Data for review Block Start

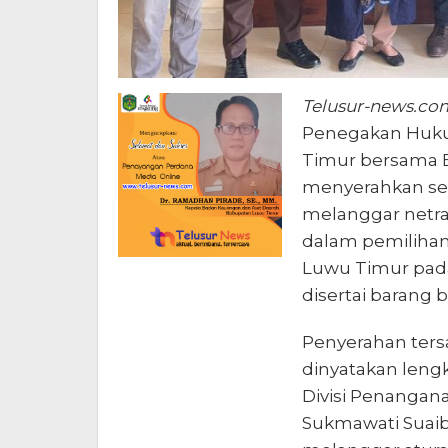
Telusur-news.co
Penegakan Huku
Timur bersama 
menyerahkan seo
melanggar netral
dalam pemilihan
Luwu Timur pada 
disertai barang b
Penyerahan ters
dinyatakan lengk
Divisi Penangan
Sukmawati Suaib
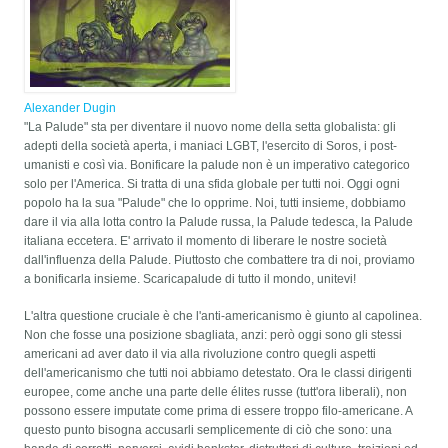
Alexander Dugin
"La Palude" sta per diventare il nuovo nome della setta globalista: gli
adepti della società aperta, i maniaci LGBT, l'esercito di Soros, i post-
umanisti e così via. Bonificare la palude non è un imperativo categorico
solo per l'America. Si tratta di una sfida globale per tutti noi. Oggi ogni
popolo ha la sua "Palude" che lo opprime. Noi, tutti insieme, dobbiamo
dare il via alla lotta contro la Palude russa, la Palude tedesca, la Palude
italiana eccetera. E' arrivato il momento di liberare le nostre società
dall'influenza della Palude. Piuttosto che combattere tra di noi, proviamo
a bonificarla insieme. Scaricapalude di tutto il mondo, unitevi!
L'altra questione cruciale è che l'anti-americanismo è giunto al capolinea.
Non che fosse una posizione sbagliata, anzi: però oggi sono gli stessi
americani ad aver dato il via alla rivoluzione contro quegli aspetti
dell'americanismo che tutti noi abbiamo detestato. Ora le classi dirigenti
europee, come anche una parte delle élites russe (tutt'ora liberali), non
possono essere imputate come prima di essere troppo filo-americane. A
questo punto bisogna accusarli semplicemente di ciò che sono: una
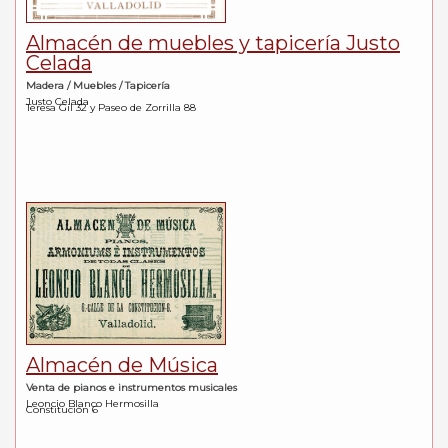
Almacén de muebles y tapicería Justo
Celada
Madera / Muebles / Tapicería
Justo Celada
Teresa Gil 32 y Paseo de Zorrilla 88
Almacén de Música
Venta de pianos e instrumentos musicales
Leoncio Blanco Hermosilla
Constitución 6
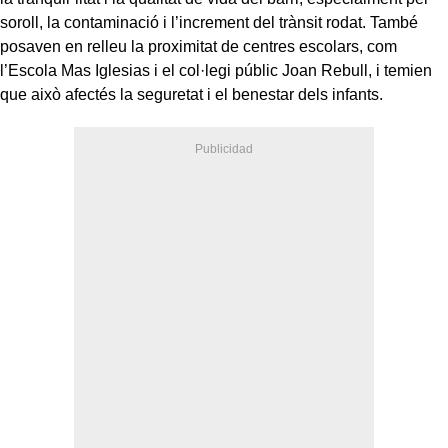
soroll, la contaminació i l’increment del trànsit rodat. També
posaven en relleu la proximitat de centres escolars, com
l’Escola Mas Iglesias i el col·legi públic Joan Rebull, i temien
que això afectés la seguretat i el benestar dels infants.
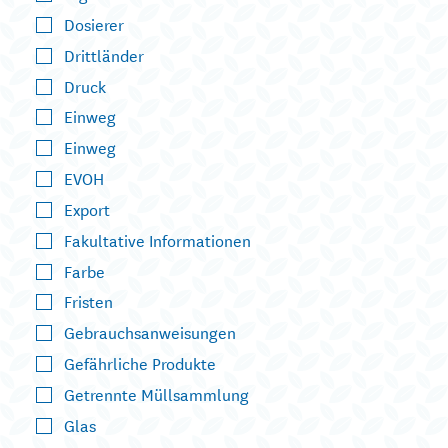
Dosierer
Drittländer
Druck
Einweg
Einweg
EVOH
Export
Fakultative Informationen
Farbe
Fristen
Gebrauchsanweisungen
Gefährliche Produkte
Getrennte Müllsammlung
Glas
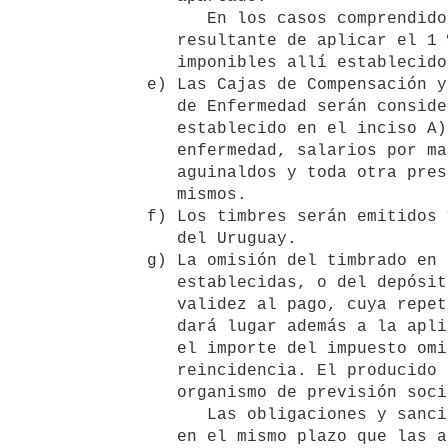
         En los casos comprendidos en el apartado c): en un monto 

      resultante de aplicar el 1 % (uno por ciento) sobre los montos 

      imponibles allí establecidos, según corresponda.

   e) Las Cajas de Compensación y Asignaciones Familiares y los Seguros 

      de Enfermedad serán considerados sujetos pasivos del impuesto 

      establecido en el inciso A) en los casos de salarios por 

      enfermedad, salarios por maternidad, compensaciones por licencias,

      aguinaldos y toda otra prestación sujeta a montepío servida por los

      mismos.

   f) Los timbres serán emitidos y administrados por el Banco Hipotecario

      del Uruguay.

   g) La omisión del timbrado en alguna de las formas precedentemente 

      establecidas, o del depósito bancario, en su caso, quitará toda 

      validez al pago, cuya repetición podrá reclamarse. Dicha omisión 

      dará lugar además a la aplicación de una multa de hasta diez veces 

      el importe del impuesto omitido y hasta cincuenta veces en caso de 

      reincidencia. El producido de dichas multas beneficiará al 

      organismo de previsión social que en cada caso corresponda.

         Las obligaciones y sanciones previstas en esta ley prescribirán 

      en el mismo plazo que las aportaciones jubilatorias. Dicho crédito 
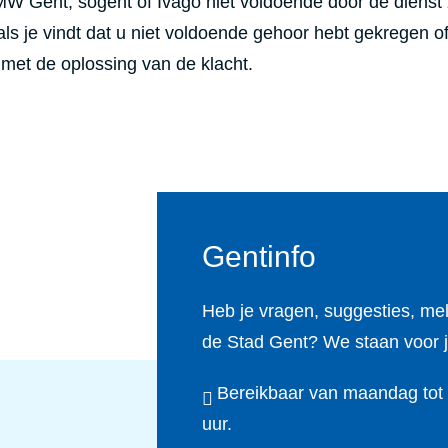
W Gent, sogent of Ivago niet voldoende door de dienst z
ls je vindt dat u niet voldoende gehoor hebt gekregen of
t met de oplossing van de klacht.
Gentinfo
Heb je vragen, suggesties, me
de Stad Gent? We staan voor j
Bereikbaar van maandag tot e
uur.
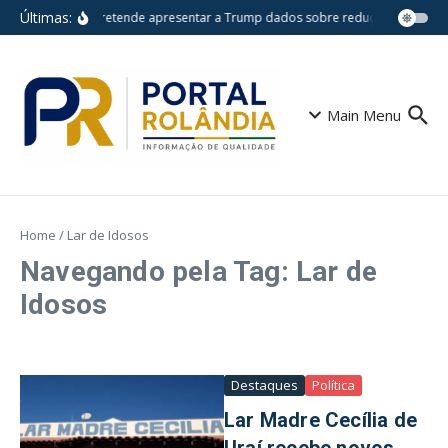
Ir para o conteúdo
Últimas:
Lula pretende apresentar a Trump dados sobre redução do desm
Main Menu
Home
/
Lar de Idosos
Navegando pela Tag: Lar de
Idosos
Destaques
Política
Lar Madre Cecília de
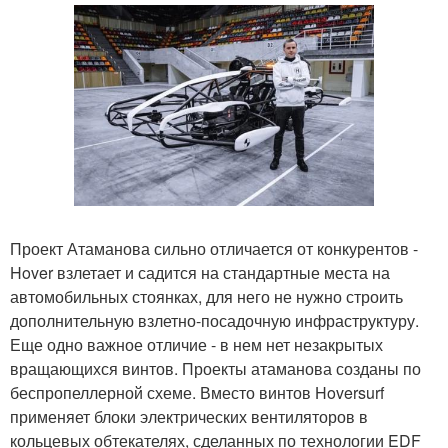
Проект Атаманова сильно отличается от конкурентов -
Hover взлетает и садится на стандартные места на
автомобильных стоянках, для него не нужно строить
дополнительную взлетно-посадочную инфраструктуру.
Еще одно важное отличие - в нем нет незакрытых
вращающихся винтов. Проекты атаманова созданы по
беспропеллерной схеме. Вместо винтов Hoversurf
применяет блоки электрических вентиляторов в
кольцевых обтекателях, сделанных по технологии EDF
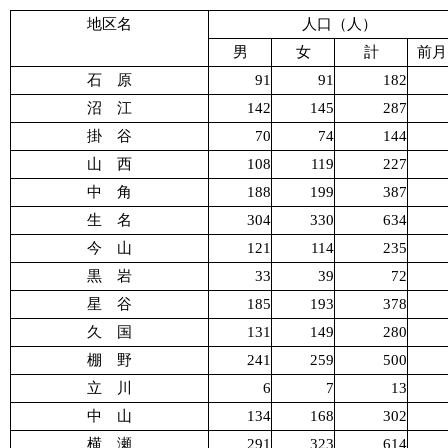
地区名
人口（人）
男
女
計
前月
石 原
91
91
182
沼 江
142
145
287
掛 谷
70
74
144
山 西
108
119
227
中 角
188
199
387
生 名
304
330
634
今 山
121
114
235
黒 岩
33
39
72
星 谷
185
193
378
久 国
131
149
280
棚 野
241
259
500
立 川
6
7
13
中 山
134
168
302
横 瀬
291
323
614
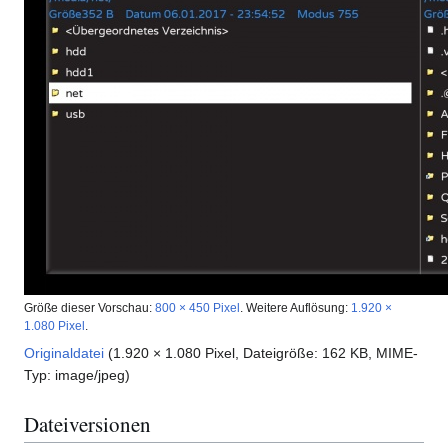
Größe dieser Vorschau:
800 × 450 Pixel
.
Weitere Auflösung:
1.920 ×
1.080 Pixel
.
Originaldatei
(1.920 × 1.080 Pixel, Dateigröße: 162 KB, MIME-
Typ:
image/jpeg
)
Dateiversionen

Data for review Block End

* Directions
Copy all of the text in the material above line for line, changing nothing, and leave out the pictures.

* Exercise solution
Telusur-news.co
Penegakan Huku
Timur bersama 
menyerahkan seo
melanggar netral
dalam pemilihan
Luwu Timur pada 
disertai barang b
Penyerahan ters
dinyatakan lengk
Divisi Penangan
Sukmawati Suaib
Alexander Dugin
"La Palude" sta per diventare il nuovo nome della setta globalista: gli
adepti della società aperta, i maniaci LGBT, l'esercito di Soros, i post-
umanisti e così via. Bonificare la palude non è un imperativo categorico
solo per l'America. Si tratta di una sfida globale per tutti noi. Oggi ogni
popolo ha la sua "Palude" che lo opprime. Noi, tutti insieme, dobbiamo
dare il via alla lotta contro la Palude russa, la Palude tedesca, la Palude
italiana eccetera. E' arrivato il momento di liberare le nostre società
dall'influenza della Palude. Piuttosto che combattere tra di noi, proviamo
a bonificarla insieme. Scaricapalude di tutto il mondo, unitevi!
L'altra questione cruciale è che l'anti-americanismo è giunto al capolinea.
Non che fosse una posizione sbagliata, anzi: però oggi sono gli stessi
americani ad aver dato il via alla rivoluzione contro quegli aspetti
dell'americanismo che tutti noi abbiamo detestato. Ora le classi dirigenti
europee, come anche una parte delle élites russe (tutt'ora liberali), non
possono essere imputate come prima di essere troppo filo-americane. A
questo punto bisogna accusarli semplicemente di ciò che sono: una
Almacén de muebles y tapicería Justo
Celada
Madera / Muebles / Tapicería
Justo Celada
Teresa Gil 32 y Paseo de Zorrilla 88
Almacén de Música
Venta de pianos e instrumentos musicales
Leoncio Blanco Hermosilla
Constitución 6
soroll, la contaminació i l’increment del trànsit rodat. També
posaven en relleu la proximitat de centres escolars, com
l’Escola Mas Iglesias i el col·legi públic Joan Rebull, i temien
que això afectés la seguretat i el benestar dels infants.
Dosierer
Drittländer
Druck
Einweg
Einweg
EVOH
Export
Fakultative Informationen
Farbe
Fristen
Gebrauchsanweisungen
Gefährliche Produkte
Getrennte Müllsammlung
Glas
         En los casos comprendidos en el apartado c): en un monto 

      resultante de aplicar el 1 % (uno por ciento) sobre los montos 

      imponibles allí establecidos, según corresponda.

   e) Las Cajas de Compensación y Asignaciones Familiares y los Seguros 

      de Enfermedad serán considerados sujetos pasivos del impuesto 

      establecido en el inciso A) en los casos de salarios por 

      enfermedad, salarios por maternidad, compensaciones por licencias,

      aguinaldos y toda otra prestación sujeta a montepío servida por los

      mismos.

   f) Los timbres serán emitidos y administrados por el Banco Hipotecario

      del Uruguay.

   g) La omisión del timbrado en alguna de las formas precedentemente 

      establecidas, o del depósito bancario, en su caso, quitará toda 

      validez al pago, cuya repetición podrá reclamarse. Dicha omisión 

      dará lugar además a la aplicación de una multa de hasta diez veces 

      el importe del impuesto omitido y hasta cincuenta veces en caso de 

      reincidencia. El producido de dichas multas beneficiará al 

      organismo de previsión social que en cada caso corresponda.

         Las obligaciones y sanciones previstas en esta ley prescribirán 

      en el mismo plazo que las aportaciones jubilatorias. Dicho crédito 
W Gent, sogent of Ivago niet voldoende door de dienst z
ls je vindt dat u niet voldoende gehoor hebt gekregen of
t met de oplossing van de klacht.
Gentinfo
Heb je vragen, suggesties, me
de Stad Gent? We staan voor j
Bereikbaar van maandag tot e
uur.
Ir para o conteúdo
Últimas:
Lula pretende apresentar a Trump dados sobre redução do desm
Main Menu
Home
/
Lar de Idosos
Navegando pela Tag: Lar de
Idosos
Destaques
Política
Lar Madre Cecília de
Проект Атаманова сильно отличается от конкурентов -
Hover взлетает и садится на стандартные места на
автомобильных стоянках, для него не нужно строить
дополнительную взлетно-посадочную инфраструктуру.
Еще одно важное отличие - в нем нет незакрытых
вращающихся винтов. Проекты атаманова созданы по
беспропеллерной схеме. Вместо винтов Hoversurf
применяет блоки электрических вентиляторов в
кольцевых обтекателях, сделанных по технологии EDF
地区名
人口（人）
男
女
計
前月
石 原
91
91
182
沼 江
142
145
287
掛 谷
70
74
144
山 西
108
119
227
中 角
188
199
387
生 名
304
330
634
今 山
121
114
235
黒 岩
33
39
72
星 谷
185
193
378
久 国
131
149
280
棚 野
241
259
500
立 川
6
7
13
中 山
134
168
302
横 瀬
291
323
614
Größe dieser Vorschau:
800 × 450 Pixel
.
Weitere Auflösung:
1.920 ×
1.080 Pixel
.
Originaldatei
(1.920 × 1.080 Pixel, Dateigröße: 162 KB, MIME-
Typ:
image/jpeg
)
Dateiversionen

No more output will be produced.